An ill-executed disposal of national assets in the name of Sterp would be worse than the land reform programme and will benefit only foreign bargain hunters. There is need for caution and less haste to meet unrealistic election pledges or agenda-driven timelines as is already evident in the new constitutional debate. Deadlines have become of the essence, more important than content.

Yet at law they say possession is 9/10 of the law. That is what the coalition government should be to Zimbabwe. This is the darkest hour before the dawn. This should be, to quote Winston Churchill at England’s darkest hour in 1940, our “finest hour” in terms of national redefinition. Zimbabwe needs to speak loudly —— it needs fair trade. What it doesn’t need are sanctions or IMF and World Bank enslavement.

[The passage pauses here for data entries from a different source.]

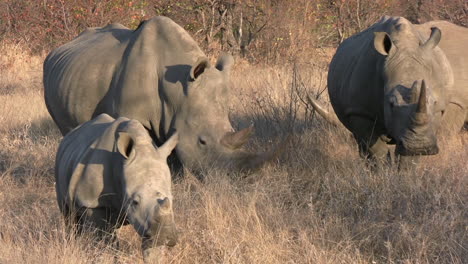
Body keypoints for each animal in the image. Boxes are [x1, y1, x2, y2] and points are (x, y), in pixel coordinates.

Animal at [55, 114, 179, 262]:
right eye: (135, 202)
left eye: (171, 199)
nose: (166, 236)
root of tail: (69, 136)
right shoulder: (92, 203)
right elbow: (104, 241)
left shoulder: (150, 225)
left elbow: (152, 250)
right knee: (70, 218)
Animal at [308, 16, 466, 165]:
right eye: (391, 104)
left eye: (434, 102)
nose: (419, 146)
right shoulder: (360, 112)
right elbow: (377, 151)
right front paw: (382, 172)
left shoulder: (445, 108)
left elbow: (409, 156)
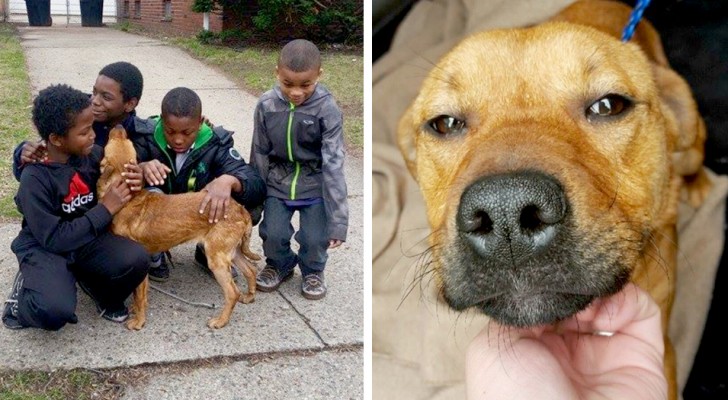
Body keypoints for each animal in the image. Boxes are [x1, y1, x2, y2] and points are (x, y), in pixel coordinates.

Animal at [96, 126, 260, 330]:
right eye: (129, 143)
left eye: (113, 142)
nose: (118, 126)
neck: (128, 198)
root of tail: (240, 209)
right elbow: (137, 296)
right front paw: (135, 310)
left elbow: (140, 297)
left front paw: (139, 322)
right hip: (232, 252)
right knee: (251, 271)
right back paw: (250, 297)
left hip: (216, 258)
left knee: (232, 292)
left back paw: (220, 321)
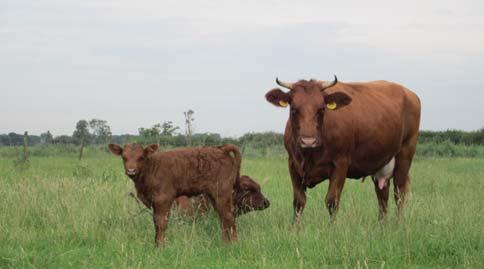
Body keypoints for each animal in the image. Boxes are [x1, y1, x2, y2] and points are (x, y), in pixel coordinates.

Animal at [111, 143, 244, 246]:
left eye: (141, 157)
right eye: (124, 157)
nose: (131, 171)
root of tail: (221, 149)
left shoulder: (163, 199)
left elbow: (161, 223)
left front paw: (160, 247)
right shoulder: (154, 202)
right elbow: (155, 223)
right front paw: (155, 244)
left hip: (222, 193)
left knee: (228, 216)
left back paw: (234, 243)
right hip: (213, 196)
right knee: (222, 218)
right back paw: (225, 243)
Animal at [264, 76, 420, 222]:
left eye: (322, 109)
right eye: (293, 109)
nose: (308, 141)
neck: (309, 155)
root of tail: (410, 93)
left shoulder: (340, 164)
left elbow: (332, 201)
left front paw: (331, 228)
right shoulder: (292, 164)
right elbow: (299, 202)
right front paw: (295, 229)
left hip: (405, 154)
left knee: (399, 194)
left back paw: (398, 224)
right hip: (381, 163)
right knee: (382, 196)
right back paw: (382, 225)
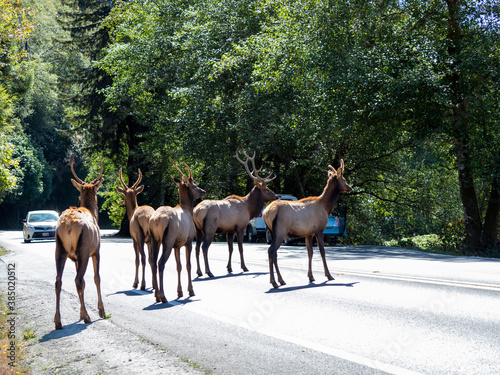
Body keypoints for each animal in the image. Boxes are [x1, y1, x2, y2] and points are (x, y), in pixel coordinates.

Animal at [54, 156, 105, 328]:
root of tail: (69, 225)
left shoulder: (74, 258)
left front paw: (81, 313)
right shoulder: (96, 250)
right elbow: (97, 277)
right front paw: (101, 311)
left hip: (59, 249)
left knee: (59, 281)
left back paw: (58, 321)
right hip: (84, 249)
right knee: (79, 279)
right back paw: (88, 317)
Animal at [148, 163, 205, 304]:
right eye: (194, 185)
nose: (203, 191)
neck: (188, 209)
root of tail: (156, 220)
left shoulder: (177, 245)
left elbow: (178, 266)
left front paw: (179, 291)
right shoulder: (188, 240)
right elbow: (188, 265)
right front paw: (191, 290)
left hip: (154, 239)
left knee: (153, 261)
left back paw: (156, 294)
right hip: (167, 240)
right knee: (160, 263)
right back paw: (163, 296)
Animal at [262, 160, 352, 290]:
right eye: (344, 179)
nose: (350, 187)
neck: (326, 207)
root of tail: (266, 212)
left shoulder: (309, 233)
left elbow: (310, 253)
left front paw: (311, 276)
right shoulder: (319, 230)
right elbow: (322, 251)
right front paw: (329, 275)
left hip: (271, 231)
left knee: (274, 253)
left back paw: (281, 280)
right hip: (280, 230)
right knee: (271, 250)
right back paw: (274, 282)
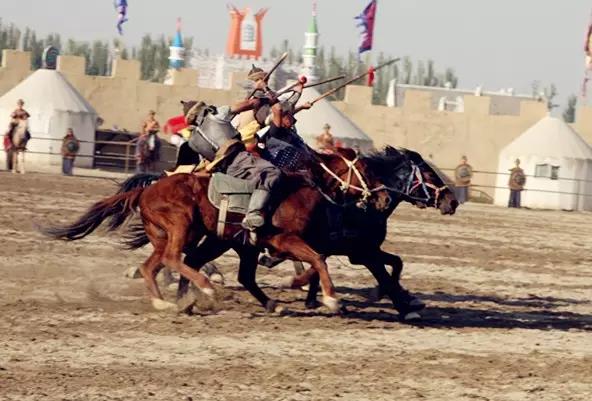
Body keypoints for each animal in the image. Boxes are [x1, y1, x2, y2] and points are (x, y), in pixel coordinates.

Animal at [42, 149, 392, 314]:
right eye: (366, 169)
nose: (385, 197)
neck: (300, 187)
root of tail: (147, 190)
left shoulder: (258, 245)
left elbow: (314, 261)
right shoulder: (283, 240)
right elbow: (317, 259)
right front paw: (331, 299)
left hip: (174, 236)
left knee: (153, 265)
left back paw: (168, 303)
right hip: (182, 226)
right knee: (174, 260)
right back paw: (206, 288)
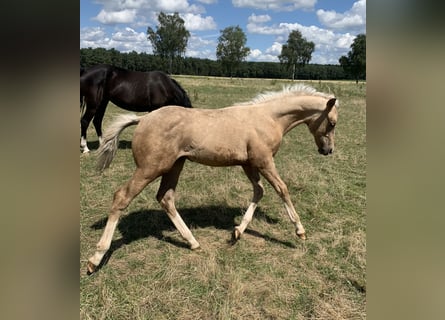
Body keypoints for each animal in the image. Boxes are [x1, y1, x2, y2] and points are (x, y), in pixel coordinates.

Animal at [86, 84, 336, 272]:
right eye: (332, 123)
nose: (328, 151)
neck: (268, 118)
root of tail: (142, 120)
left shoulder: (248, 164)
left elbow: (259, 191)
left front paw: (237, 232)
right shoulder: (264, 161)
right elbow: (281, 189)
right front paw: (300, 231)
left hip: (175, 166)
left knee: (165, 198)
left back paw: (193, 242)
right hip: (151, 168)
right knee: (122, 196)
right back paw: (95, 259)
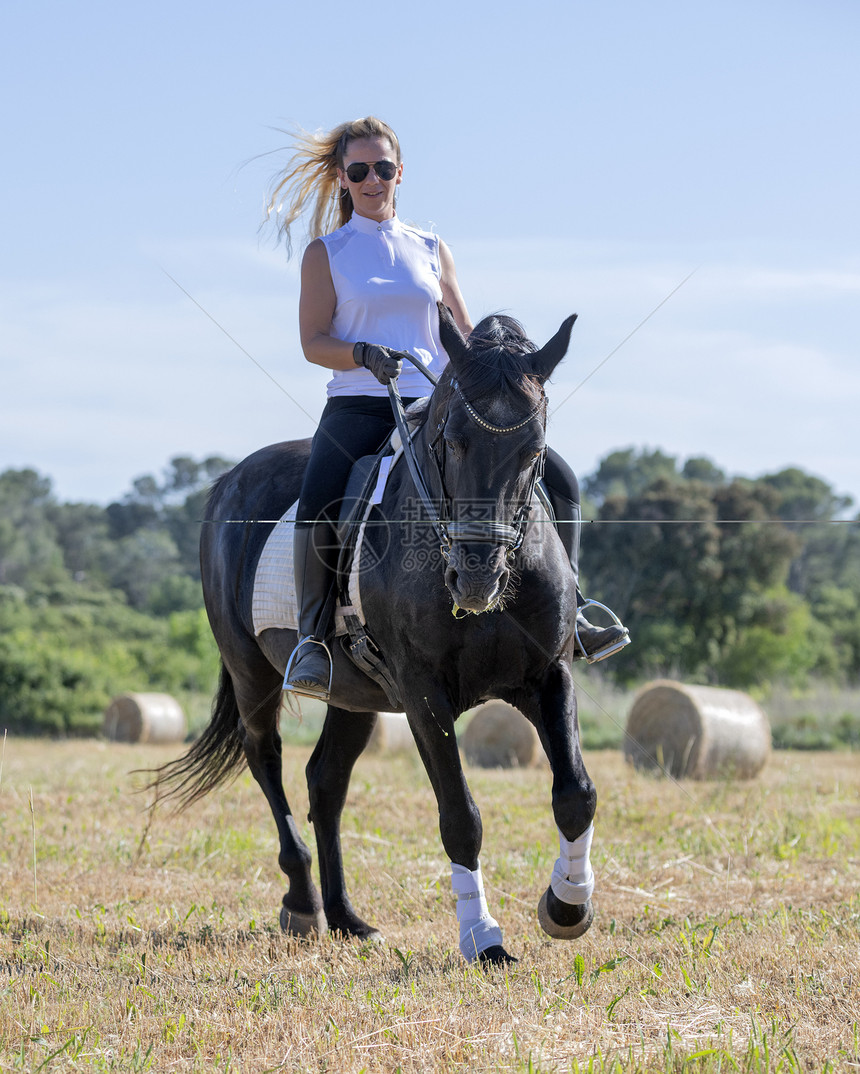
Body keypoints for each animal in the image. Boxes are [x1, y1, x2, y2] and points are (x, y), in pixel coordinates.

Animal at [151, 305, 596, 966]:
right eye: (452, 440)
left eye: (533, 449)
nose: (477, 576)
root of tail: (230, 478)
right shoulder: (421, 692)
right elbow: (460, 816)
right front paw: (483, 938)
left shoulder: (549, 675)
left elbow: (576, 794)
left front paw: (566, 906)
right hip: (252, 672)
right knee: (267, 759)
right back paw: (304, 903)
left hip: (355, 693)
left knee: (325, 782)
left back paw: (346, 917)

To unthinking believers in the god of free markets, George Soros has a sobering caveat. He observed prophetically in a 1997 paper: “Although I have made a fortune in the financial markets, I now fear that the untrammelled intensification of laissez-faire capitalism and the spread of market values into all areas of life is endangering our open and democratic society.”  This is a red light for a new paradigm. 

To those who expect a Utopian Zimbabwe before the lifting of sanctions, Soros warns from the experience of his own “open society” movements in Eastern Europe, set up to undermine the Soviet Union.

With the collapse of communist rule in 1989, says Soros, the “foundations (of civic society) shifted from a subversive task to a constructive one —— not an easy thing to do when the believers in an open society are accustomed to subversive activity”.

I fear there are still too many forces against the coalition government crying “wolf!” everyday. Fortunately some nations have begun to see through this wolf.